Und nun genug von diesem kleinen Landstädtchen, bey dessen Zeichnung mir der Stamm Juda das Lächeln verzeihen mag, das [331] mich unwillkührlich, da wo ich seiner erwähnen mußte, beschlich. Auch ihm entsproß ja mancher redliche, gebildete Mann, hier gekannt und geschätzt, und solcher Glaube an Wahrheit und Tugend wird auch hier in Israel gefunden[WS 3]. Sollte er aber zürnend jede Wahrheit, die die komischen Züge des morgenländischen Originals nachzeichnet, für Übertreibung halten: so hat er sie, treu dem Rathe des Talmuds, nicht gehört; denn, sagt dort ein Rabbi, auf die wichtige Frage: warum ist das Ohr der Menschen hart, das Läppchen aber weich geschaffen worden?
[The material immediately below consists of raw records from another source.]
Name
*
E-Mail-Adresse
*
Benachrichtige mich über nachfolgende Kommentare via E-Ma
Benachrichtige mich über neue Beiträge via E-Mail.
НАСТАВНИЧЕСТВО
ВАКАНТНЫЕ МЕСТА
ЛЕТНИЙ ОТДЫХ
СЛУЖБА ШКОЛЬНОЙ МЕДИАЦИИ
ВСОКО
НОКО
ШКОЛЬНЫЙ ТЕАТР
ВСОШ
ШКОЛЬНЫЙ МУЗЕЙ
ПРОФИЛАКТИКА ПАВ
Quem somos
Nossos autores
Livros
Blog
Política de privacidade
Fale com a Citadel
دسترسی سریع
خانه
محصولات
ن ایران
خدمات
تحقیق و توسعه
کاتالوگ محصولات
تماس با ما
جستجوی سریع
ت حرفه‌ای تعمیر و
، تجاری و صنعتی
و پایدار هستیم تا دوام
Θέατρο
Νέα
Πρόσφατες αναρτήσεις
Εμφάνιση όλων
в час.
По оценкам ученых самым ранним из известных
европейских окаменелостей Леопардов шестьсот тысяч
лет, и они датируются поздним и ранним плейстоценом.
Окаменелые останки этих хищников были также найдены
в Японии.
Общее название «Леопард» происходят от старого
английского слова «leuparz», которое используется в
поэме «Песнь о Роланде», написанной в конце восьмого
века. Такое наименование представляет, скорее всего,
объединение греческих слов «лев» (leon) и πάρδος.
Deswegen, damit ein Frommer das Läppchen ins Ohr hineinstecke, auf daß er die Gläubigen nicht lästern höre[4]. Noch einen Trunk reinen und klaren Wassers, das aus einer starken Quelle am Fuße des Berges an der Westseite der Stadt mit Gewalt hervorsprudelt, an Helle und Reinheit aber vielleicht der Blandusischen Quelle selbst [332] gleich kömmt, – und so gestärkt nach der Wanderung verlassen wir die Stadt.



  1. Landtagsschluß d. Anno 1740.
  2. Description de la Livonie.
  3. Der Doct. Med. Blumenthal, groß durch seine Kenntnisse als Arzt, starb im Jahr 1804 zu Hasenpoth, wo er mehr als 20 Jahre gelebt hatte, als Wohlthäter der Armen, die er unentgeldlich heilte, geliebt, geehrt, und gekannt von ganz Kurland.
  4. Christoph Paul Mayern (eines bekehrten Juden und gewesenen Rabbi) Gebräuche der heutigen Juden. Danzig 1682, Pars 9.

Anmerkungen (Wikisource)

  1. Kapitel ergänzt; vergl. Druckfehler.